Getting "final" prepared statement from MySqlCommand

Question

I have the following MySqlCommand:

Dim cmd As New MySqlCommand
cmd.CommandText = "REPLACE INTO `customer` VALUES( ?customerID, ?firstName, ?lastName)"

With cmd.Parameters
 .AddWithValue("?customerID", m_CustomerID)
 .AddWithValue("?firstName", m_FirstName)
 .AddWithValue("?lastName", m_LastName)
End With

I have a class that handles execution of MySqlCommands and I'd like to have it log every query to a file. I can retrieve the query/command being executed with:

cmd.CommandText

but that just returns the original CommandText with the parameters (?customerID, ?firstName, etc.) and not the actual substituted values added by the AddWithValue functions. How can I find out the actual "final" query that was executed?

Answer 1

You would have to build it yourself.

Parameters are not just plopped into a string and then run as a SQL statement. The RDBMS will actually prepare the SQL and then use the parameter values as needed. Therefore, there's not a single SQL statement going to the server.
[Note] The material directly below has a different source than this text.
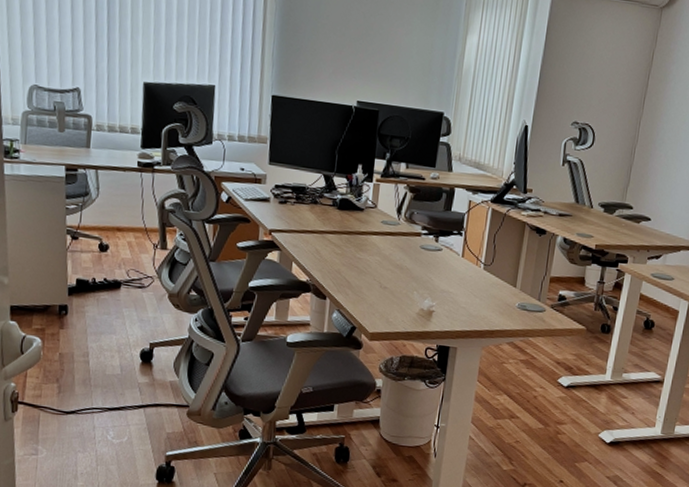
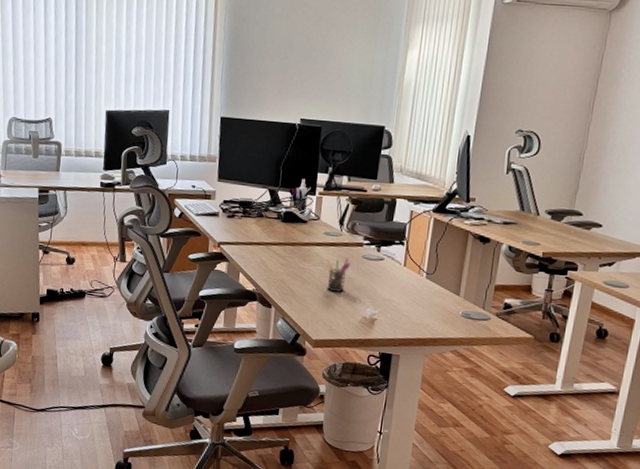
pen holder: none [383,248,408,283] -> present [326,258,350,292]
To see what the SQL would be, you would have to do:

Console.WriteLine("REPLACE INTO `customer` VALUES('" & m_CustomerID & _
    "', '" & m_FirstName & "', '" & m_LastName & "')")

Answer 2

I havn't seen a method for this.

And in any case, prepared statements are sent to the server with the ?customerID,?firstname parameters, and then the actual parameters are sent seperately - the mysql driver doesn't build up a final sql query like you'd do if you didn't use prepared statements.

Answer 3

The parameterised method you're using should be okay for preventing SQL injection.

.AddWithValue("?customerID", m_CustomerID)

If m_CustomerID contains the text

Haha I'm stealing your data; drop table whatever;

Then it won't end up being executed on the server as such. The AddWithValue sorts that out for you.

As for the actual executed query, you should be able to get that from the query-log, if it's enabled.